As many of the contributors from SciPy are part of NumPy, I have some doubts on NumPy C level function implementation:

  1. Currently we trying to optimise certain function calls from NumPy to yield better performance.
  2. I could see dot and sqrt functions are contributing more time for execution, We used profilers such cprofiler and line_profiler for getting these insights.
  3. Since these actual implementation of this modules were written in C and were not able to traced by the python profilers.
  4. Where would I find the actual implementation of these C function calls? It would be better to point to exact implementation of these functions and is there any tools to trace these c calls from python function calls?
    thanks

Hi @Andressflintoff ,

I think a reasonable starting point would be to look at the documentation for, and output of numpy.show_config(), numpy.show_runtime() and scipy.show_config(). Matrix multiplication (dot and friends) gets farmed out to linear algebra library (BLAS/LAPACK). Also worth noting that depending on what you have installed, the BLAS/LAPACK libraries may actually be implemented in FORTRAN and not C. In the ancient past (before conda, manylinux wheels, etc), one had to compile numpy on your own to link against fast implementations of these libraries, and simply installing them from PyPI (via pip or easy_install) lead to having very slow matrix multiplication code being linked in.
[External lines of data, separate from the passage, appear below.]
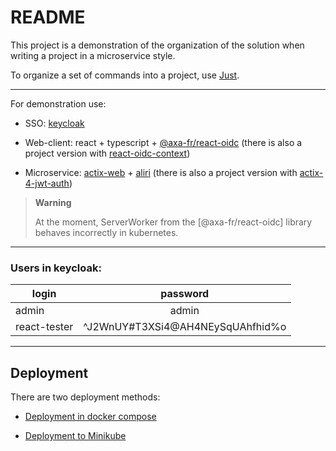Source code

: # README

This project is a demonstration of the organization of the solution when writing a project in a microservice style.

To organize a set of commands into a project, use [Just](https://github.com/casey/just).

---

For demonstration use:

- SSO: [keycloak](https://keycloak.org)
  
- Web-client: react + typescript + [@axa-fr/react-oidc](https://github.com/AxaGuilDEv/react-oidc) (there is also a project version with [react-oidc-context](https://github.com/erritis/actix-react-oidc-demo/tree/master))
  
- Microservice: [actix-web](https://github.com/actix/actix-web) + [aliri](https://github.com/neoeinstein/aliri) (there is also a project version with [actix-4-jwt-auth](https://github.com/erritis/actix-react-oidc-demo/tree/actix-4-jwt-auth))

> **Warning**
> 
> At the moment, ServerWorker from the [@axa-fr/react-oidc] library behaves incorrectly in kubernetes.

---

### Users in keycloak:

| login        | password                         |
|--------------|:--------------------------------:|
| admin        | admin                            |
| react-tester | ^J2WnUY#T3XSi4@AH4NEySqUAhfhid%o |

---

## Deployment

There are two deployment methods:

- [Deployment in docker compose](docs/docker-deployment.md)

- [Deployment to Minikube](docs/minikube-deployment.md)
My knowledge of the internals in question is quite dated, so hopefully someone with more current knowledge will chime in, but at least you have a starting point.

1 Like

By default NumPy is linked against OpenBLAS, which provides very fast implementations of many matrix operations.

If you are doing fairly simple ufucs, you may also want to look at numexpr. Numba may help, or doing custom kernels in pythran.

But, I’d be surprised if you could get significant speedup over existing implementations coming from BLAS (an easier route would be to use a faster BLAS, such as MKL).

2 Likes

Does sqrt functions are from Universal C Runtime library(UCRT)?

Not necessarily. For many functions (and this as well, I think), NumPy now has custom implementations to make better use of CPU features (SIMD: single instruction multiple data).

For many individual calls, NumPy should perform well, with the caveat that NumPy doesn’t parallelize (but linear algebra will typically, due to BLAS use).
NumPy doesn’t do combine operations (“fusing” or “fission”), so if you use other tools or packages, they may perform better due to that.

(Of course, I can’t say, for any specific use-case overheads may be more important, or there may be unnecessary casting, etc., etc.)

I haven’t use it much, but e.g. py-spy tries to make it convenient to profile into the C-level: GitHub - benfred/py-spy: Sampling profiler for Python programs
(Which will help you see what gets called, but you will need to compile NumPy locally to have debug symbols probably.)